IJMLC 2013 Vol.3(2): 190-194 ISSN: 2010-3700
DOI: 10.7763/IJMLC.2013.V3.300

Advanced Data Processing in the Business Network System

Daniel Ritter
Abstract—The discovery, representation and reconstruction of Business Networks (BN) from Network Mining (NM) raw data is a difficult problem for enterprises. This is due to huge amounts of e.g. complex business processes within and across enterprise boundaries, heterogeneous technology stacks, and fragmented data. To remain competitive, visibility into the enterprise and partner networks on different, interrelated abstraction levels is desirable. We show the query and data processing capabilities of a novel data discovery, mining and network inference system, called Business Network System (BNS) that reconstructs the BN - integration and business process networks - from raw data, hidden in the enterprises’ landscapes. The paper covers both the foundation and the key data processing characteristics features of BNS, including its underlying technologies, its overall system architecture, and data provenance approach.
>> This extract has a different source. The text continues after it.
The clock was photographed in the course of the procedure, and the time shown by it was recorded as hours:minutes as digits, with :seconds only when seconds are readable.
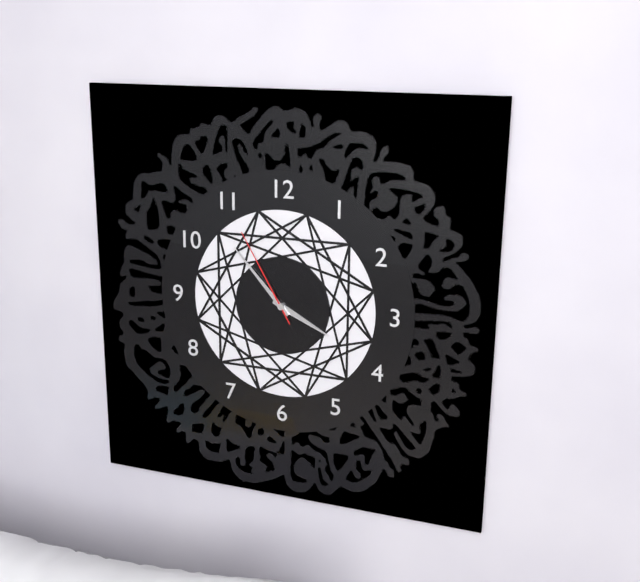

Index Terms—Data processing, data provenance, information retrieval, network mining.

Daniel Ritter is with the Technology Development at the SAP AG, Walldorf, BW 69190, Germany (e-mail: daniel.ritter@sap.com).


Cite:Daniel Ritter, "Advanced Data Processing in the Business Network System," International Journal of Machine Learning and Computing vol. 3, no. 2, pp. 190-194, 2013.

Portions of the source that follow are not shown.